Member of Parliament, Rajya Sabha (Nominated)
- In office 3 April 1952 – 3 October 1953

Member of Constituent Assembly of India
- In office 9 December 1946 – 24 January 1950

Advocate General of Madras Presidency
- In office 1929–1944
- Preceded by: T. R. Venkatarama Sastri
- Succeeded by: P. V. Rajamannar

Personal details
- Born: 14 May 1883 Pudur town, Madras Presidency, British Raj (present day Nellore district, Andhra Pradesh)
- Died: 3 October 1953 Madras, Madras State (now Tamil Nadu), India
- Spouse: Venkalakshmamma

= Alladi Krishnaswamy Iyer =

Indian politician

Dewan Bahadur Sir Alladi Krishnaswamy Iyer (14 May 1883 – 3 October 1953) was an Indian lawyer and member of the Constituent Assembly of India, which was responsible for framing the Constitution of India. He also served as the advocate general of Madras State from 1929 to 1944.

== Early life ==
Krishnaswamy Iyer was born in British Raj India to a Tamil Brahmin family in 1883 in the small village of Pudur in Madras State (present day Nellore district of Andhra Pradesh). His father, Ekamra Sastry, was a priest. Krishnaswamy passed his matriculation examination in 1899 and joined the Madras Christian College to study history. He used his spare time to attend classes in law and passed the B.L. exam and became one of the leading members of the bar. He was made a Dewan Bahadur in 1930 and knighted in the 1932 New Year Honours list.

==Career==
He was the Advocate General of the Madras Presidency from 1929 to 1944. He played a major role in drafting the Constitution of India. In 1951, Iyer represented Champakam Dorairajan in the State of Madras v. Champakam Dorairajan (AIR 1951 SC 226) which struck down the Communal G.O of Madras state which provided community-wise distribution of admission to medical colleges since 1927.
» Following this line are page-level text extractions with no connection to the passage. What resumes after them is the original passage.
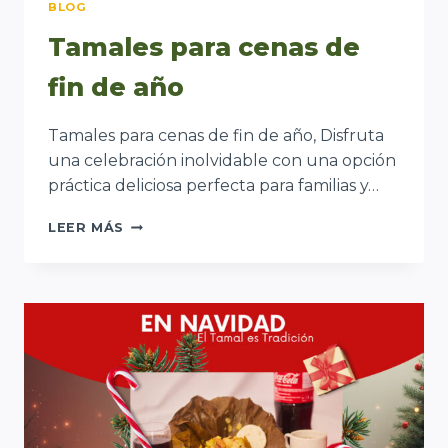
BLOG
Tamales para cenas de
fin de año
Tamales para cenas de fin de año, Disfruta
una celebración inolvidable con una opción
práctica deliciosa perfecta para familias y…
TAMALES
LEER MÁS
PARA
CENAS
DE
FIN
DE
AÑO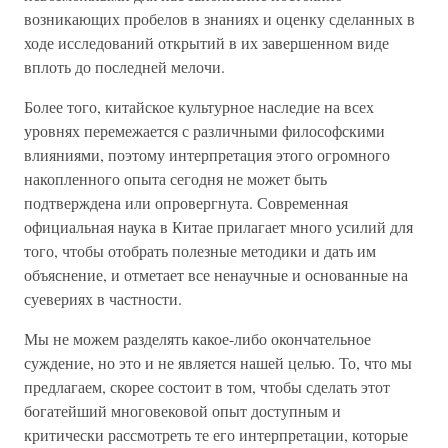
возникающих пробелов в знаниях и оценку сделанных в
ходе исследований открытий в их завершенном виде
вплоть до последней мелочи.
Более того, китайское культурное наследие на всех
уровнях перемежается с различными философскими
влияниями, поэтому интерпретация этого огромного
накопленного опыта сегодня не может быть
подтверждена или опровергнута. Современная
официальная наука в Китае прилагает много усилий для
того, чтобы отобрать полезные методики и дать им
объяснение, и отметает все ненаучные и основанные на
суевериях в частности.
Мы не можем разделять какое-либо окончательное
суждение, но это и не является нашей целью. То, что мы
предлагаем, скорее состоит в том, чтобы сделать этот
богатейший многовековой опыт доступным и
критически рассмотреть те его интерпретации, которые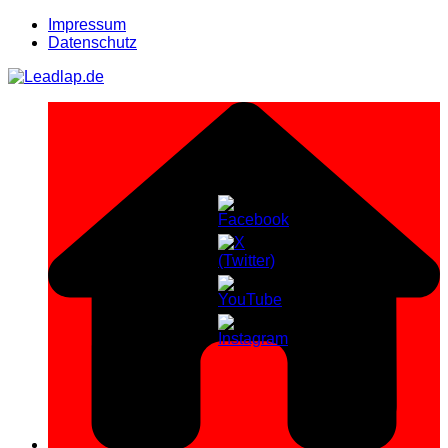
Zum
Impressum
Inhalt
Datenschutz
springen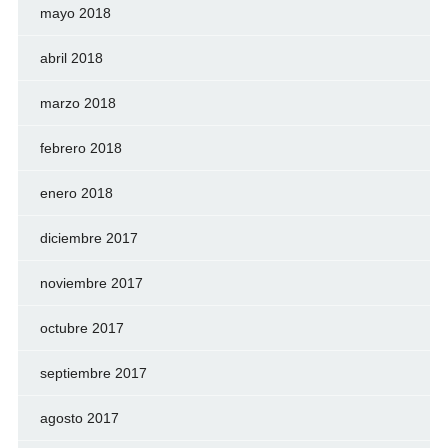
mayo 2018
abril 2018
marzo 2018
febrero 2018
enero 2018
diciembre 2017
noviembre 2017
octubre 2017
septiembre 2017
agosto 2017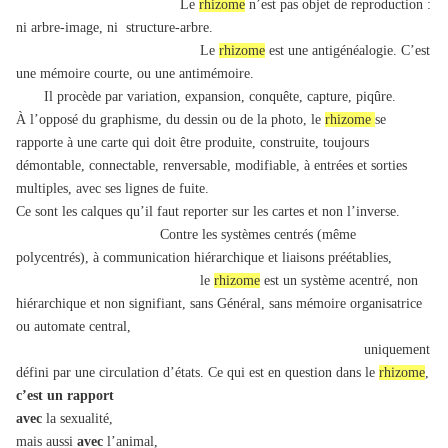
Le
rhizome
n’est pas objet de reproduction :
ni arbre-image, ni structure-arbre.
Le
rhizome
est une antigénéalogie. C’est
une mémoire courte, ou une antimémoire.
Il procède par variation, expansion, conquête, capture, piqûre.
À l’opposé du graphisme, du dessin ou de la photo, le
rhizome
se
rapporte à une carte qui doit être produite, construite, toujours
démontable, connectable, renversable, modifiable, à entrées et sorties
multiples, avec ses lignes de fuite.
Ce sont les calques qu’il faut reporter sur les cartes et non l’inverse.
Contre les systèmes centrés (même
polycentrés), à communication hiérarchique et liaisons préétablies,
le
rhizome
est un système acentré, non
hiérarchique et non signifiant, sans Général, sans mémoire organisatrice
ou automate central,
uniquement
défini par une circulation d’états. Ce qui est en question dans le
rhizome
,
c’est un rapport
avec
la sexualité,
mais aussi
avec
l’animal,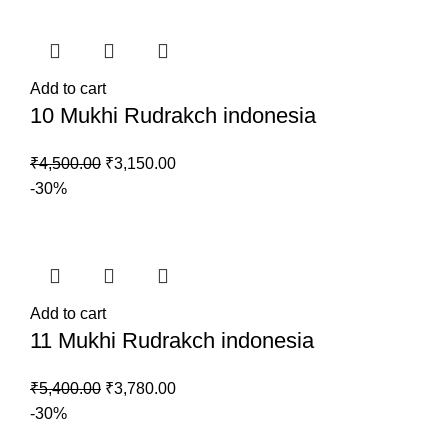
Add to cart
10 Mukhi Rudrakch indonesia
Original
Current
₹
4,500.00
₹
3,150.00
price
price
-30%
was:
is:
₹4,500.00.
₹3,150.00.
Add to cart
11 Mukhi Rudrakch indonesia
Original
Current
₹
5,400.00
₹
3,780.00
price
price
-30%
was:
is: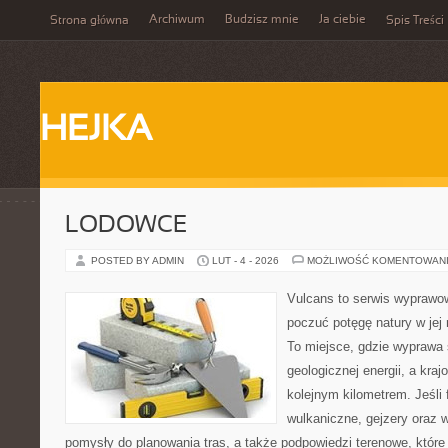
Archiwum
Budzisz mnie
Ja ciebie
Strona główna
Spis Treści
HEJKA
LODOWCE
POSTED BY ADMIN
LUT - 4 - 2026
MOŻLIWOŚĆ KOMENTOWAN
Vulcans to serwis wyprawow
poczuć potęgę natury w jej n
To miejsce, gdzie wyprawa 
geologicznej energii, a kra
kolejnym kilometrem. Jeśli 
wulkaniczne, gejzery oraz 
pomysły do planowania tras, a także podpowiedzi terenowe, któr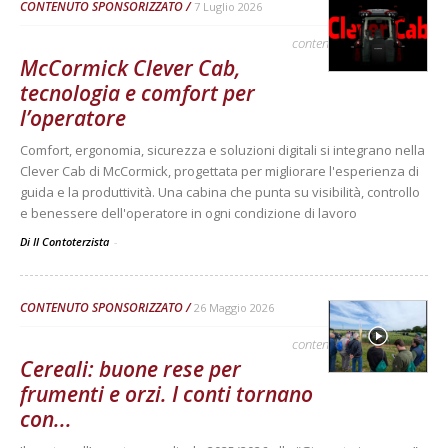
CONTENUTO SPONSORIZZATO
7 Luglio 2026
contenuto sponsorizzato
McCormick Clever Cab,
tecnologia e comfort per
l’operatore
Comfort, ergonomia, sicurezza e soluzioni digitali si integrano nella
Clever Cab di McCormick, progettata per migliorare l'esperienza di
guida e la produttività. Una cabina che punta su visibilità, controllo
e benessere dell'operatore in ogni condizione di lavoro
Di Il Contoterzista
-
CONTENUTO SPONSORIZZATO
26 Maggio 2026
contenuto sponsorizzato
Cereali: buone rese per
frumenti e orzi. I conti tornano
con...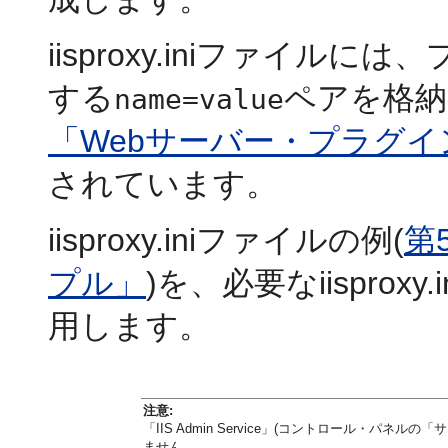
iisproxy.iniファイ
する
ペアを格納
name=value
「Webサーバー・プラグ
されています。
iisproxy.iniファイルの例(
第5
プル」
)を、必要なiispro
用します。
注意:
「IIS Admin Service」(コントロール・
ません。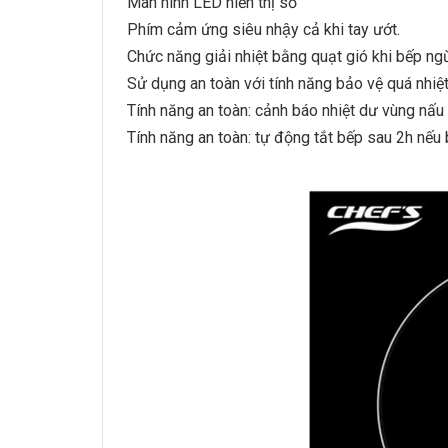
Màn hình LED hiển thị số
Phím cảm ứng siêu nhậy cả khi tay ướt.
Chức năng giải nhiệt bằng quạt gió khi bếp n
Sử dụng an toàn với tính năng bảo vệ quá nhiệt
Tính năng an toàn: cảnh báo nhiệt dư vùng nấu
Tính năng an toàn: tự động tắt bếp sau 2h nếu 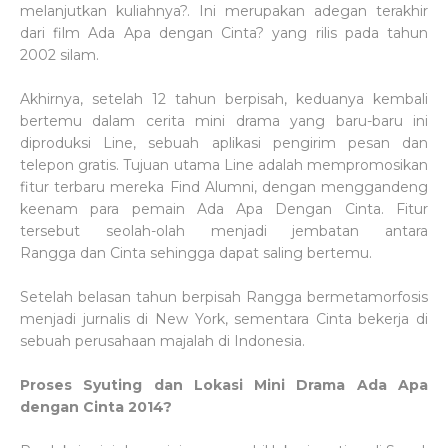
melanjutkan kuliahnya?. Ini merupakan adegan terakhir
dari film Ada Apa dengan Cinta? yang rilis pada tahun
2002 silam.
Akhirnya, setelah 12 tahun berpisah, keduanya kembali
bertemu dalam cerita mini drama yang baru-baru ini
diproduksi Line, sebuah aplikasi pengirim pesan dan
telepon gratis. Tujuan utama Line adalah mempromosikan
fitur terbaru mereka Find Alumni, dengan menggandeng
keenam para pemain Ada Apa Dengan Cinta. Fitur
tersebut seolah-olah menjadi jembatan antara
Rangga dan Cinta sehingga dapat saling bertemu.
Setelah belasan tahun berpisah Rangga bermetamorfosis
menjadi jurnalis di New York, sementara Cinta bekerja di
sebuah perusahaan majalah di Indonesia.
Proses Syuting dan Lokasi Mini Drama Ada Apa
dengan Cinta 2014?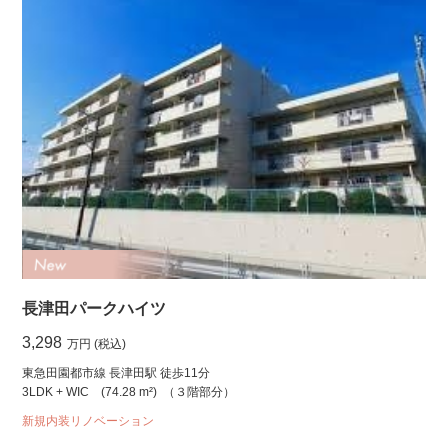
長津田パークハイツ
3,298
万円 (税込)
東急田園都市線 長津田駅 徒歩11分
3LDK + WIC
(74.28 m²)
（３階部分）
新規内装リノベーション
==Role in Constituent Assembly==
The main architect of the Indian Constitution, B.R. Ambedkar, who also chaired the constitution's drafting committee, credited Iyer's contribution: "There were in the drafting committee men bigger, better and more competent than myself such as my friend Sir Alladi Krishnaswamy Iyer." When the Constituent Assembly adopted the principle of universal adult franchise, Iyer, a member, remarked that this was done, "with an abundant faith in the common man and the ultimate success of democratic rule, and in the full belief that the introduction of democratic government on the basis of adult suffrage will bring enlightenment and promote the well-being, the standard of life, the comfort, and the decent living of the common man".^{[5]}
He was a part of nine committees including the Drafting and Advisory Committees. In the Constituent Assembly he defended suspension of certain political rights in circumstances of national crisis.

==Alladi Memorial Trust==
Alladi Memorial Trust was founded in 1983 by Alladi Kuppuswami to commemorate the birth centenary of his father Alladi Krishnaswamy Iyer. It is aimed to help poor litigants, lawyers and students of law and for helping in the administration of justice. Alladi Memorial Lectures are delivered every year on issues relating to the Indian Constitution. The lecturers included V. R. Krishna Iyer, Y. V. Chandrachud, P. C. Rao, Pavani Parameswara Rao, Nandita Haksar, Rama Devi and M. Jagannadha Rao.

==Personal life==
He was married to Venkalakshmamma (died 5 January 1956). Alladi Ramakrishnan, an Indian physicist and the founder of the Institute of Mathematical Sciences, Chennai was his son. Neuroscientist Vilayanur S. Ramachandran is his grandson.